**Task details**
Convert each line of text in the records that follow into an item of a single numbered list, omitting blank lines and excluding the pictures.

**Working data**
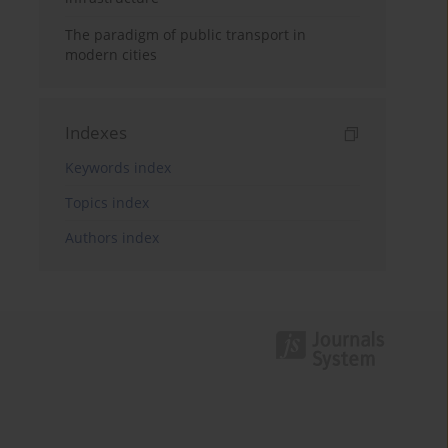
The paradigm of public transport in
modern cities
Indexes
Keywords index
Topics index
Authors index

**Result of the task**
1. The paradigm of public transport in
2. modern cities
3. Indexes
4. Keywords index
5. Topics index
6. Authors index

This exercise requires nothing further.